§ DATA
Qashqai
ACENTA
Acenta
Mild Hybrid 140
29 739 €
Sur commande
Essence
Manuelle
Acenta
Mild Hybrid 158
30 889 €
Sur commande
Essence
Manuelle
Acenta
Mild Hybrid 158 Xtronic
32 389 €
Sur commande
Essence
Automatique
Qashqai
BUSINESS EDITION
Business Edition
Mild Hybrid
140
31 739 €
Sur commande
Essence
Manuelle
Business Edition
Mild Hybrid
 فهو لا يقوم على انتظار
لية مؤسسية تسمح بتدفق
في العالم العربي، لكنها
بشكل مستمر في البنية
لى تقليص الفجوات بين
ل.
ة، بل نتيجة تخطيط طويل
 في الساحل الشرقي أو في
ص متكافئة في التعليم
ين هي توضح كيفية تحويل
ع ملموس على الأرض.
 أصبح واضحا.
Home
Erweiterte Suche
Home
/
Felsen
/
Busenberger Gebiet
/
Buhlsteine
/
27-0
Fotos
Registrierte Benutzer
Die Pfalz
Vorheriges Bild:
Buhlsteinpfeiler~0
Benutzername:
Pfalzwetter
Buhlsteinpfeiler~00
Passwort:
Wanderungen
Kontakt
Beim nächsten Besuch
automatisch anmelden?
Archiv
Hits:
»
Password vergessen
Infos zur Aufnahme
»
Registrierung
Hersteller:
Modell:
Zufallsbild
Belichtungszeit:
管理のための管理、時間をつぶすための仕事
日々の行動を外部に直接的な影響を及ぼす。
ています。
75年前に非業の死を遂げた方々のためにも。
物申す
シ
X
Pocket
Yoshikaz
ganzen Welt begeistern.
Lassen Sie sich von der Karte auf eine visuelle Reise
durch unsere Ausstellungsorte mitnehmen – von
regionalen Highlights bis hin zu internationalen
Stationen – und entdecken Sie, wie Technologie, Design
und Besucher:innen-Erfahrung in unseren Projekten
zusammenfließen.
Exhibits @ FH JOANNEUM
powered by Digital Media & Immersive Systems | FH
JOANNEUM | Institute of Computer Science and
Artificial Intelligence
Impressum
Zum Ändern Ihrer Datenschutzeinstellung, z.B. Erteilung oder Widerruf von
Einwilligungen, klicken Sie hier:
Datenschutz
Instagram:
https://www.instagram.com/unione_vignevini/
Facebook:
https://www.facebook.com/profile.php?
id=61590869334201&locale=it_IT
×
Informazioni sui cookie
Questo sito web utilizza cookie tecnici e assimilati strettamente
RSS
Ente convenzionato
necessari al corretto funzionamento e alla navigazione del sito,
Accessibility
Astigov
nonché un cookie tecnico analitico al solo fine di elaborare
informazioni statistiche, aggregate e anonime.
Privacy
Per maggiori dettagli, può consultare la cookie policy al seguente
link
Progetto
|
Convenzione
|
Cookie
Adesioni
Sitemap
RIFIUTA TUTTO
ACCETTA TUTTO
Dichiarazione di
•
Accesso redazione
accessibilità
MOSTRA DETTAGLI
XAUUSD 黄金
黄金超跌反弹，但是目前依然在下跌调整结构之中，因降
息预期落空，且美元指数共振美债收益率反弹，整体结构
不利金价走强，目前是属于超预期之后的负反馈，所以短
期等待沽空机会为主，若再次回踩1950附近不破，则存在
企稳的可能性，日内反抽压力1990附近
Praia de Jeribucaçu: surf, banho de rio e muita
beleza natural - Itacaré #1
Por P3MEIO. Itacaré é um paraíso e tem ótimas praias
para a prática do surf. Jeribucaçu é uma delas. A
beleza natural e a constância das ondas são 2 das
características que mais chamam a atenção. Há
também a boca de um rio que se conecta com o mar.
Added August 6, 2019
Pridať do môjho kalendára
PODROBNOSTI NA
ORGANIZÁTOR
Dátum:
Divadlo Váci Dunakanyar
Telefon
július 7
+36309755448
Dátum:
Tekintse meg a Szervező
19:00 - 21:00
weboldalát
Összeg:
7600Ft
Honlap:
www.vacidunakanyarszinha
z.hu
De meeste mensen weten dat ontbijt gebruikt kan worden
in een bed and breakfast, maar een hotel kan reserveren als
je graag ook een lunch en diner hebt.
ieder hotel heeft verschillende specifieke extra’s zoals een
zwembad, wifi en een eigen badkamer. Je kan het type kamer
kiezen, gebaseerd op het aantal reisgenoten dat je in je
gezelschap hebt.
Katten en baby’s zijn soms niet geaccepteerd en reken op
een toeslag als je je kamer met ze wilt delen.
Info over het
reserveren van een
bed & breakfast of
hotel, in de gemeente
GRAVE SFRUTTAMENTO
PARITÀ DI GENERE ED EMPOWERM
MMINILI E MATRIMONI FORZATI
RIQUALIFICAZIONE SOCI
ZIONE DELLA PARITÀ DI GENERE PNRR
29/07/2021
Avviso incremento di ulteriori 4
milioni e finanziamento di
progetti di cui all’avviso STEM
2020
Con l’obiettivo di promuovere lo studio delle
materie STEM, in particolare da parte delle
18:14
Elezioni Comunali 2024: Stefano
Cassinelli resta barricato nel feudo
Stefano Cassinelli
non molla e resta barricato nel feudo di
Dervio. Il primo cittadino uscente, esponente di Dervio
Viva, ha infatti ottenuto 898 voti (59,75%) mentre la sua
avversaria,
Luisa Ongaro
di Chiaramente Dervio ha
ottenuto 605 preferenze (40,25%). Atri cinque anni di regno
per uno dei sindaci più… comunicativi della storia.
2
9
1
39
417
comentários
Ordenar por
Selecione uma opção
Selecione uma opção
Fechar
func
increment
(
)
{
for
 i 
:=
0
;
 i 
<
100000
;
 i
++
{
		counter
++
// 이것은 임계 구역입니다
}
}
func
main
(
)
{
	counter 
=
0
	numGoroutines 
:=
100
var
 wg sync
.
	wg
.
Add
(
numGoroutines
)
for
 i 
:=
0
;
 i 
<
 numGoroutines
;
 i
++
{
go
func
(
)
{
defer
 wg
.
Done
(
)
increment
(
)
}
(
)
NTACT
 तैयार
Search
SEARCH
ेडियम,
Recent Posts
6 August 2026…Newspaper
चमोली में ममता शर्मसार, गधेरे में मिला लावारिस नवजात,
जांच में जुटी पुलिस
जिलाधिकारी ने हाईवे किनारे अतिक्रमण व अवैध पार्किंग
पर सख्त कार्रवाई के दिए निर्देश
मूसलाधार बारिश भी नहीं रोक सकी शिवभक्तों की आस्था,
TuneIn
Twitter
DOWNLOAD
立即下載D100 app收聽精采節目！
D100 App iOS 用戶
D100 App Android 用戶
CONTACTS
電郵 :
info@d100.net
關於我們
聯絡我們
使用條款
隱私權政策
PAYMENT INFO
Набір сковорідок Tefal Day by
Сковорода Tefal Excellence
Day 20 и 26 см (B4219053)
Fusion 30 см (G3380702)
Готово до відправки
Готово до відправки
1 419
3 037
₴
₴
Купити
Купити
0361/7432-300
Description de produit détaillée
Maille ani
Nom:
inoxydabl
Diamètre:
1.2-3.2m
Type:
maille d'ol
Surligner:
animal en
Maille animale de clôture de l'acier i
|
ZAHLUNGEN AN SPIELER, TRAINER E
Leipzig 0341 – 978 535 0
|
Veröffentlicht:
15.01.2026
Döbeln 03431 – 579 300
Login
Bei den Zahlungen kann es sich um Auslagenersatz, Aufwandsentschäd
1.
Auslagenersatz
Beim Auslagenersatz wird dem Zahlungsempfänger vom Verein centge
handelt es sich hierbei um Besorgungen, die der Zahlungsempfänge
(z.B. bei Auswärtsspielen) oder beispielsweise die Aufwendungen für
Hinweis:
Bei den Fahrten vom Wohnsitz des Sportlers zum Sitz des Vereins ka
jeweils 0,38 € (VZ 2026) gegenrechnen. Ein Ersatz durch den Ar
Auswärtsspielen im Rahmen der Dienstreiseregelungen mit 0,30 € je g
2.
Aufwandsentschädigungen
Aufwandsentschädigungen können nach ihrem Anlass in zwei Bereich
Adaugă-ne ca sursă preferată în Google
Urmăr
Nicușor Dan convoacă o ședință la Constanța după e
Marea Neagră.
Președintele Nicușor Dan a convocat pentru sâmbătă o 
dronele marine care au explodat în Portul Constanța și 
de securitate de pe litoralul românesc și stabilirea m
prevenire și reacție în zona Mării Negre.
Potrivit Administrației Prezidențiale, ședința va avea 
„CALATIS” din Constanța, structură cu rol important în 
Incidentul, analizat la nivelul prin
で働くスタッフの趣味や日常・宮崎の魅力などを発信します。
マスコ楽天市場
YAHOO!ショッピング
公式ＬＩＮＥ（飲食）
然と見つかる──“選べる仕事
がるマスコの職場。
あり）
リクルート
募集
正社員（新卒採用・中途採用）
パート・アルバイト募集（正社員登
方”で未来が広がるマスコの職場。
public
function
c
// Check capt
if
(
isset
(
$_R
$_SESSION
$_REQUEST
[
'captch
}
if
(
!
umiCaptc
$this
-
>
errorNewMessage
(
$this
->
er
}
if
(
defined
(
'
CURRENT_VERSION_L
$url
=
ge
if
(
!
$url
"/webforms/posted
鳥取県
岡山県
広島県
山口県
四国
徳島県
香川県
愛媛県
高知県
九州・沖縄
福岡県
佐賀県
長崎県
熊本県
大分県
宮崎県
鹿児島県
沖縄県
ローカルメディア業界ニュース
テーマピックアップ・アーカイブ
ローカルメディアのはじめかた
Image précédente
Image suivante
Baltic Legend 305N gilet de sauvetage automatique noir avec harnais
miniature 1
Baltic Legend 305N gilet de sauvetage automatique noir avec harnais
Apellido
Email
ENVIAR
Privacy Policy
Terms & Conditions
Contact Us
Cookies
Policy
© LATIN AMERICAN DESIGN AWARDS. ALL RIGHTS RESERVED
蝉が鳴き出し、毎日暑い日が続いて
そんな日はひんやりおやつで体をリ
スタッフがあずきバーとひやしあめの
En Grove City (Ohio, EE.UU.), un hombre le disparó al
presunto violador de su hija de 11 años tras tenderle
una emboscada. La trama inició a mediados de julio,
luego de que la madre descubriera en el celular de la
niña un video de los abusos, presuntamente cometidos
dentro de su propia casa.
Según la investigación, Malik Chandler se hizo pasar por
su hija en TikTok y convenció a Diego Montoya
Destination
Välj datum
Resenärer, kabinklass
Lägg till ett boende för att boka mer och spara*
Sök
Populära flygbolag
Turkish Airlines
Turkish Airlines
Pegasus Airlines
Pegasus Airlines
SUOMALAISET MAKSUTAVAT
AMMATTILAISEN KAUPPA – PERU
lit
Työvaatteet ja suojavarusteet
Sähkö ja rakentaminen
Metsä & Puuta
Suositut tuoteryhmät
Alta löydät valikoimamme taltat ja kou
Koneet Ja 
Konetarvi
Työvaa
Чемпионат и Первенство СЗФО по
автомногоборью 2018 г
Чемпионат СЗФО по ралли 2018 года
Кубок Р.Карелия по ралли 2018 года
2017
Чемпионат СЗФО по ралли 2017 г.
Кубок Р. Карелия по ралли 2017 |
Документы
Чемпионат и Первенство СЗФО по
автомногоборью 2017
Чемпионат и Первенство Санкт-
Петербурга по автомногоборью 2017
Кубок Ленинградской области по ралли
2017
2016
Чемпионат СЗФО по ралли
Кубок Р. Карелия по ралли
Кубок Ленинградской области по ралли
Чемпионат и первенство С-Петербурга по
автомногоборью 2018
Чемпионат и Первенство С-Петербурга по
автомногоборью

§ BRIEF
Since only part of the listing is wanted, copy exactly the lines from the one holding "www.vacidunakanyarszinha" to the one holding "Luisa Ongaro", both included.

§ FINISHED EXERCISE
www.vacidunakanyarszinha
z.hu
De meeste mensen weten dat ontbijt gebruikt kan worden
in een bed and breakfast, maar een hotel kan reserveren als
je graag ook een lunch en diner hebt.
ieder hotel heeft verschillende specifieke extra’s zoals een
zwembad, wifi en een eigen badkamer. Je kan het type kamer
kiezen, gebaseerd op het aantal reisgenoten dat je in je
gezelschap hebt.
Katten en baby’s zijn soms niet geaccepteerd en reken op
een toeslag als je je kamer met ze wilt delen.
Info over het
reserveren van een
bed & breakfast of
hotel, in de gemeente
GRAVE SFRUTTAMENTO
PARITÀ DI GENERE ED EMPOWERM
MMINILI E MATRIMONI FORZATI
RIQUALIFICAZIONE SOCI
ZIONE DELLA PARITÀ DI GENERE PNRR
29/07/2021
Avviso incremento di ulteriori 4
milioni e finanziamento di
progetti di cui all’avviso STEM
2020
Con l’obiettivo di promuovere lo studio delle
materie STEM, in particolare da parte delle
18:14
Elezioni Comunali 2024: Stefano
Cassinelli resta barricato nel feudo
Stefano Cassinelli
non molla e resta barricato nel feudo di
Dervio. Il primo cittadino uscente, esponente di Dervio
Viva, ha infatti ottenuto 898 voti (59,75%) mentre la sua
avversaria,
Luisa Ongaro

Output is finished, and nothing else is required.